SUPPLIED DATA:
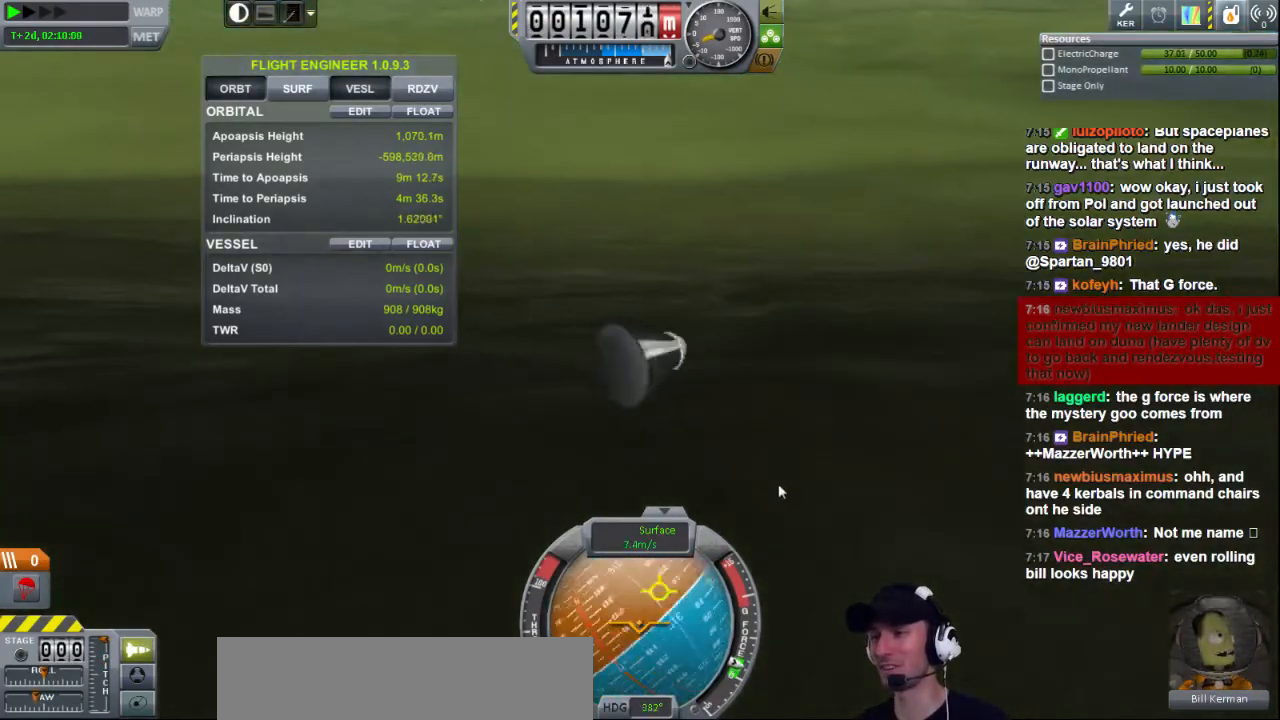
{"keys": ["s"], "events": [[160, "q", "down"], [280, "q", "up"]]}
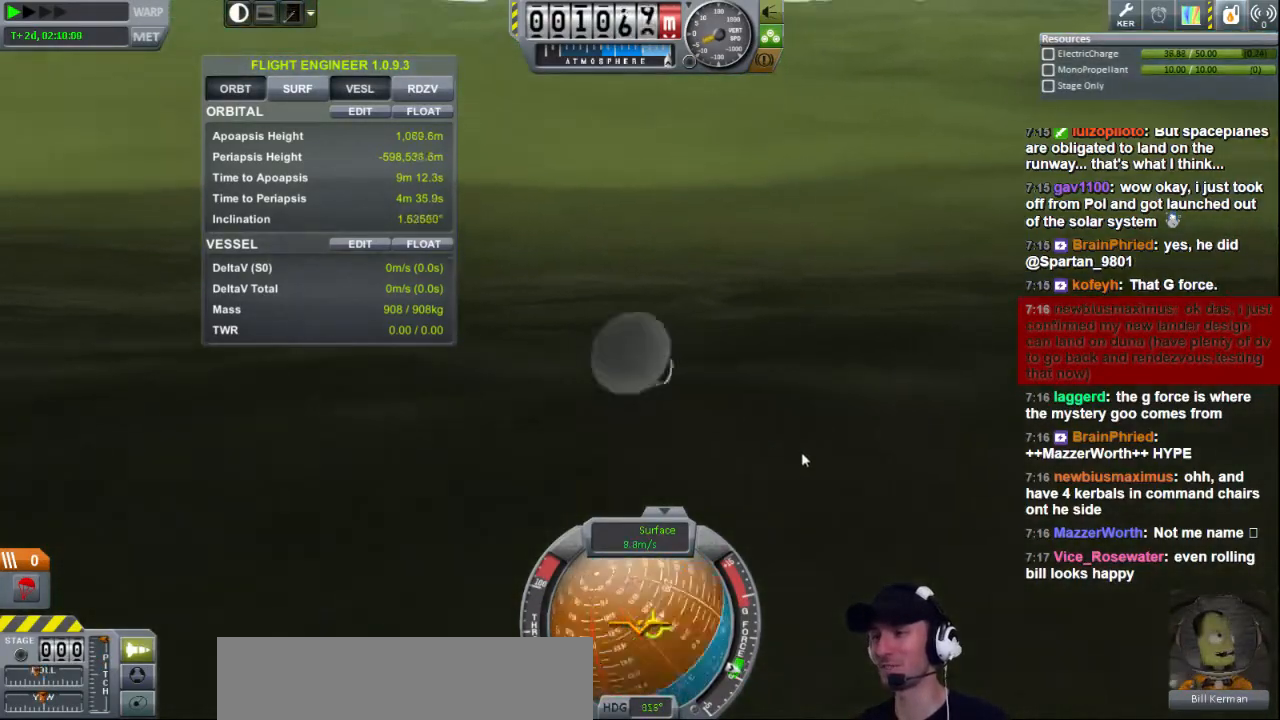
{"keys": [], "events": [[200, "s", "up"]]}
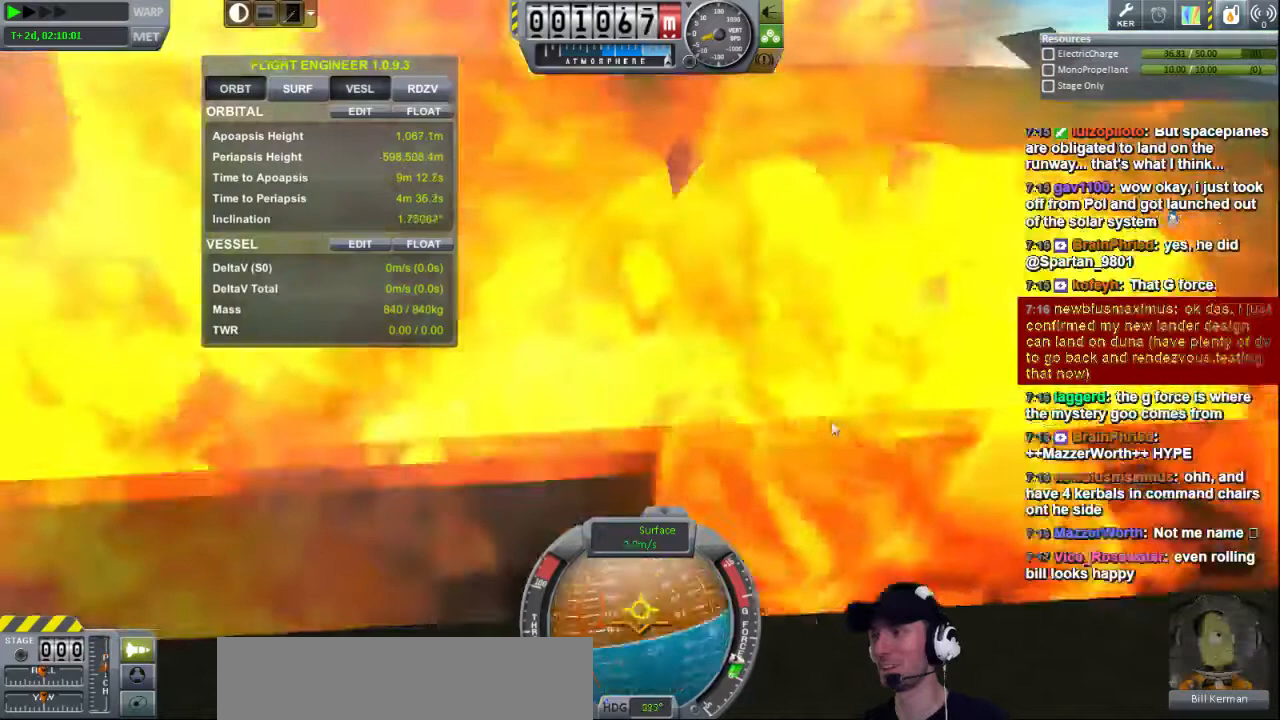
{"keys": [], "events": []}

WHAT YOU HAVE TO DO: Every line of the listing is to be retyped exactly; pictures stay out.

RESULT OF THE EXERCISE:
{"keys": ["s"], "events": [[160, "q", "down"], [280, "q", "up"]]}
{"keys": [], "events": [[200, "s", "up"]]}
{"keys": [], "events": []}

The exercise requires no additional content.